Second, regarding selection bias: while randomization minimized allocation bias, the use of convenience sampling may have introduced selection bias, potentially excluding sicker patients or those with socioeconomic barriers.
Third, regarding unmeasured confounders: despite adjusting for key variables, residual confounding by factors such as long-term medication adherence, specific dietary habits, or socioeconomic status may persist.
Fourth, regarding temporal constraints: the 6-month follow-up period was sufficient to demonstrate significant changes in cardiac function and metabolic markers, but it precluded the assessment of long-term outcomes such as graft patency, cardiovascular mortality, or the sustainability of the intervention’s effects.
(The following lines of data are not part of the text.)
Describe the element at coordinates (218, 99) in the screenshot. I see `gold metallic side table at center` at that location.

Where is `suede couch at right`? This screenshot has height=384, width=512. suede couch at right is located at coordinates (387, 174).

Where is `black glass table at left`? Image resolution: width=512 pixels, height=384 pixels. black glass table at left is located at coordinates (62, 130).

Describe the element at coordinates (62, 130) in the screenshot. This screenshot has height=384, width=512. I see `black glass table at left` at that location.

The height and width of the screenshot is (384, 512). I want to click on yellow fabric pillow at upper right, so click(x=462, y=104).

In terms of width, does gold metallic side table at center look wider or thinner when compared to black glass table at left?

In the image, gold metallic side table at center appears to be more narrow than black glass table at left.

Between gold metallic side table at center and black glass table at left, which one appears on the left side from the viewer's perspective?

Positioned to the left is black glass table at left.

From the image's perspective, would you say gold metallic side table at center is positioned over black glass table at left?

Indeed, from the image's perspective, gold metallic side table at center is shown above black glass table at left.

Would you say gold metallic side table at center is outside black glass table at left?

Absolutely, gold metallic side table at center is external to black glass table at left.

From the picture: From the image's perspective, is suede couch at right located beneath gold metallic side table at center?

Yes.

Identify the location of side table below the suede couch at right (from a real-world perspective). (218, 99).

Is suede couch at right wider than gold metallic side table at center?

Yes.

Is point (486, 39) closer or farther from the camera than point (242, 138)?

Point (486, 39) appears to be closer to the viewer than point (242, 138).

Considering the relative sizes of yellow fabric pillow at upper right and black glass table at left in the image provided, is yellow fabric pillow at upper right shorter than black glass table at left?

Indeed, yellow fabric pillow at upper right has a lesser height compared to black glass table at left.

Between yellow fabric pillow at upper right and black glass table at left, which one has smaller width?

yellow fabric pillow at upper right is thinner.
Fifth, regarding methodological trade-offs: blinding of patients and nursing staff to the case management intervention was impractical and was not performed, which could have introduced performance bias. Patients aware of receiving enhanced care may have been more motivated to adhere to lifestyle recommendations, and providers may have delivered care with greater enthusiasm. Although all outcome assessors were masked and objective measures (echocardiography, laboratory values) were used for primary endpoints, patient-reported outcomes (DSQL, ADL) may be particularly susceptible to this bias.
Sixth, regarding the infection endpoint: the 0% infection rate, while a positive outcome, reflects strict CDC/NHSN criteria and a selected low-risk population, and may not be generalizable to centers with higher baseline infection risks or less stringent definitions.
Despite these limitations, the strong, clinically meaningful effect sizes observed (Cohen’s d range: 0.61–1.12) provide robust justification for future multicenter studies with extended follow-up, broader eligibility criteria, and embedded cost-effectiveness analyses.
Conclusions
This randomized controlled trial demonstrated that a structured, multidisciplinary case management model centered on cardiac rehabilitation significantly improved cardiac function (LVEF increased by 6.2%), glycemic control (HbA1c reduced by 1.3%), lipid profiles, functional capacity, and quality of life in elderly diabetic patients following off-pump CABG. These findings support the integration of comprehensive case management into perioperative care for this high-risk population. However, given the single-center design and selection of lower-risk patients, future multicenter trials with broader eligibility criteria are needed to confirm generalizability and assess long-term outcomes including cardiovascular mortality and graft patency.